Eurozone – Busy but Few Shocks/Surprises
Truly, Europe’s major surprise of the week came from the way the ECB revised the last two years' current account data, cutting 2010 and 2011 deficits by an average 86%.  Yes, data gets revised, but when such major revisions are made to such central data, it cannot help but make you question the basis upon which policies are made. Besides that, although the wires were busy, there were few shocks or surprises (tally: 17 datapoints on consensus; four surprising on the upside, and three shocking on the downside). Moreover, one of the surprises (UK's retail sales rising 1.8% MoM in March), and one of the shocks (Eurozone's construction output falling 7.1% MoM in Feb) told us more about the weather than the economy: Germany froze in February (construction fell 17.1% MoM), whilst March sun brought out clothes shoppers in the UK.

Challenge A:
In the eurozone commentary, by how much did Eurozone construction output fall in February?

Data for this task:
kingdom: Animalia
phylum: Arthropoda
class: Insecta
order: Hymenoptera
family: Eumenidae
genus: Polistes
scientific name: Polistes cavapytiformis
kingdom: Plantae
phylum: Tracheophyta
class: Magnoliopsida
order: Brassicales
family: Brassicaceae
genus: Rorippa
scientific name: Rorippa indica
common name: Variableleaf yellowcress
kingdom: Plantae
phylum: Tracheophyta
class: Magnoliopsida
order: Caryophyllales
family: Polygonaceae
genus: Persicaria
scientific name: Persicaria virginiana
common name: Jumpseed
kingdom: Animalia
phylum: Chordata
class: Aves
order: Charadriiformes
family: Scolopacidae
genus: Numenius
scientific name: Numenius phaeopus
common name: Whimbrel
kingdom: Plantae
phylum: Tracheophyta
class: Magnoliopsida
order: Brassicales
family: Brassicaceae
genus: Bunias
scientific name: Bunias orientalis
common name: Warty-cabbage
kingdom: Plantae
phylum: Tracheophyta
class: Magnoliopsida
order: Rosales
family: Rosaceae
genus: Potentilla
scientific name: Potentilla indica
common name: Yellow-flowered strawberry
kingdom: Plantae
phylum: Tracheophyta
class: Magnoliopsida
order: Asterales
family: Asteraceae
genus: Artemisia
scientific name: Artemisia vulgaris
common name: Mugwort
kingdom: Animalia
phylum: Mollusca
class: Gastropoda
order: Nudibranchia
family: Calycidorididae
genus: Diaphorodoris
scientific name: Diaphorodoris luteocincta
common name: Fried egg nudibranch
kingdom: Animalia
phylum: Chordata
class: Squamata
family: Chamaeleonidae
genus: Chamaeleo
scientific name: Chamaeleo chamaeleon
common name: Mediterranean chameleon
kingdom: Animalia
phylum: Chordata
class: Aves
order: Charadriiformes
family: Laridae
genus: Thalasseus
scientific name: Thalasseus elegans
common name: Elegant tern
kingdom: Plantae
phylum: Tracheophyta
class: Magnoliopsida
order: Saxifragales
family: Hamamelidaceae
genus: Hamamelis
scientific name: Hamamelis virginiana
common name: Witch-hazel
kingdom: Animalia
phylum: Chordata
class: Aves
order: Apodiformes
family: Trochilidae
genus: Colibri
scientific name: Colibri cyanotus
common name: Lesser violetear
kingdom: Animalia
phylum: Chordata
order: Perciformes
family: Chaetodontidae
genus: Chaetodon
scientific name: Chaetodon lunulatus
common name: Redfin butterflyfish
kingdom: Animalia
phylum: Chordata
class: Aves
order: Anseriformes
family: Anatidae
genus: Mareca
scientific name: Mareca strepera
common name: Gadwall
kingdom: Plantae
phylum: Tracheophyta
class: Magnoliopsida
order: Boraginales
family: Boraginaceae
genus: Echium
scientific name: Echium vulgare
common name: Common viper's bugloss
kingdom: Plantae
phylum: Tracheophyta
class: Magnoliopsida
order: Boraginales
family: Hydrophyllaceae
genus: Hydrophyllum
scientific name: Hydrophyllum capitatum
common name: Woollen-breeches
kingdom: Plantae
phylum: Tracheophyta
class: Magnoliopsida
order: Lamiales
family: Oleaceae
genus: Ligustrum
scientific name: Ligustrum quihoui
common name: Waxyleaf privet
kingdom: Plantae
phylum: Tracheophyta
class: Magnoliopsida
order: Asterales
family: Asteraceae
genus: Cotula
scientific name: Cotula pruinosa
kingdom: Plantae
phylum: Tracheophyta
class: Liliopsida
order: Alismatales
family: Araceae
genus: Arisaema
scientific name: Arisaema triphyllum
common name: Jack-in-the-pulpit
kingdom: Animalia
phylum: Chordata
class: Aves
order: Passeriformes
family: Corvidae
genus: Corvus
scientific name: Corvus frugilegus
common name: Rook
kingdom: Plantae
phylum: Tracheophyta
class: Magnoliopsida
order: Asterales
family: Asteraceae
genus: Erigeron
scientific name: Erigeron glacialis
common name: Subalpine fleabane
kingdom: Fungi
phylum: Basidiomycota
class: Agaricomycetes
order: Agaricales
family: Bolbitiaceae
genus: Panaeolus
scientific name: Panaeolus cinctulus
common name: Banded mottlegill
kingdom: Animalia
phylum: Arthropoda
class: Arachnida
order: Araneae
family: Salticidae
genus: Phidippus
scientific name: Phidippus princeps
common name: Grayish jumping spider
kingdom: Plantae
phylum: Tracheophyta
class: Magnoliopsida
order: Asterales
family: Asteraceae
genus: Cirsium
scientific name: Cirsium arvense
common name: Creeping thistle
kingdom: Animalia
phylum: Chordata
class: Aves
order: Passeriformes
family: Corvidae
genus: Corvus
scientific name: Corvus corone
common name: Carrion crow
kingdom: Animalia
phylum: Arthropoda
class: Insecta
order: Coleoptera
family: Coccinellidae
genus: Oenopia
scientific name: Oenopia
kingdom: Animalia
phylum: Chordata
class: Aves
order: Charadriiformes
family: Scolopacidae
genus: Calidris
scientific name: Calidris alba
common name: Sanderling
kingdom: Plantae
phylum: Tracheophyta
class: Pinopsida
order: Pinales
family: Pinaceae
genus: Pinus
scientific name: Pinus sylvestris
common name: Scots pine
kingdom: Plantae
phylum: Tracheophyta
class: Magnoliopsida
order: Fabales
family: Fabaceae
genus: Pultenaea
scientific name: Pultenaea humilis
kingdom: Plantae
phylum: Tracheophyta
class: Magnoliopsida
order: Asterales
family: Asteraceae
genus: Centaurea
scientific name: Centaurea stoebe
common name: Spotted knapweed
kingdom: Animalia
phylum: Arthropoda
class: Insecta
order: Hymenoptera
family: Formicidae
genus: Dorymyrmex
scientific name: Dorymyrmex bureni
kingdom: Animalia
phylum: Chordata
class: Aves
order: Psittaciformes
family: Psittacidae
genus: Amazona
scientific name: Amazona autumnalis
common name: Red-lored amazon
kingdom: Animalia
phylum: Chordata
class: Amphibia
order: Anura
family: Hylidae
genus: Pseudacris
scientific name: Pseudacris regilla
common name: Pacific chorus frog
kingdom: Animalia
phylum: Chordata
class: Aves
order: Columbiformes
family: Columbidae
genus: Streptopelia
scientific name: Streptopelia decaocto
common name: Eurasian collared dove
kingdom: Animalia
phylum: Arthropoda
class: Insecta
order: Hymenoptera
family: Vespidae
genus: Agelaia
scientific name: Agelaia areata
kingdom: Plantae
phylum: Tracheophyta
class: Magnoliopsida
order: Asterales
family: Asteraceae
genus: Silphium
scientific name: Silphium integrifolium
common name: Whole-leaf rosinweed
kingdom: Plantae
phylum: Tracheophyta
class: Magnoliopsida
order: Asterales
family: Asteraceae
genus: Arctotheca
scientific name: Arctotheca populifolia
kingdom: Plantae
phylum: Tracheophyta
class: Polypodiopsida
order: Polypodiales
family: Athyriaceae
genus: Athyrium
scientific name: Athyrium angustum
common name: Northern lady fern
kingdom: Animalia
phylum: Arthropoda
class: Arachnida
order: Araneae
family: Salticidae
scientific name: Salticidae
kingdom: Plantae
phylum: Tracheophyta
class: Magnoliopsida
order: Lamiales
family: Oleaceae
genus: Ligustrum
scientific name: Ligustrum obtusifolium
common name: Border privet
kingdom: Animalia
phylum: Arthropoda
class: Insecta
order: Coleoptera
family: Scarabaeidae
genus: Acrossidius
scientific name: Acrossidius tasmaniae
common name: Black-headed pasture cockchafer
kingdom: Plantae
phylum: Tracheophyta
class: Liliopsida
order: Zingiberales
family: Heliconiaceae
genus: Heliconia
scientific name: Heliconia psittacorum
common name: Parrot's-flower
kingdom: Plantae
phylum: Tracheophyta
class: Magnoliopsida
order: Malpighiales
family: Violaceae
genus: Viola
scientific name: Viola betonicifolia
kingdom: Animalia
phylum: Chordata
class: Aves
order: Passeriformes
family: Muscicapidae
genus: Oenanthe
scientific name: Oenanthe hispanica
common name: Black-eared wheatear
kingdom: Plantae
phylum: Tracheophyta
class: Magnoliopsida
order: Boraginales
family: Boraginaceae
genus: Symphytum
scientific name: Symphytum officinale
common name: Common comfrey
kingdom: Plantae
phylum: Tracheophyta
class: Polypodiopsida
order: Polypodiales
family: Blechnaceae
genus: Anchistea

Challenge B:
Write out the stretch of the listing from the line that contains "family: Fabaceae" through the line that contains "family: Formicidae", copying each line without change.

Full output A:
It fell 7.1% month on month.

Full output B:
family: Fabaceae
genus: Pultenaea
scientific name: Pultenaea humilis
kingdom: Plantae
phylum: Tracheophyta
class: Magnoliopsida
order: Asterales
family: Asteraceae
genus: Centaurea
scientific name: Centaurea stoebe
common name: Spotted knapweed
kingdom: Animalia
phylum: Arthropoda
class: Insecta
order: Hymenoptera
family: Formicidae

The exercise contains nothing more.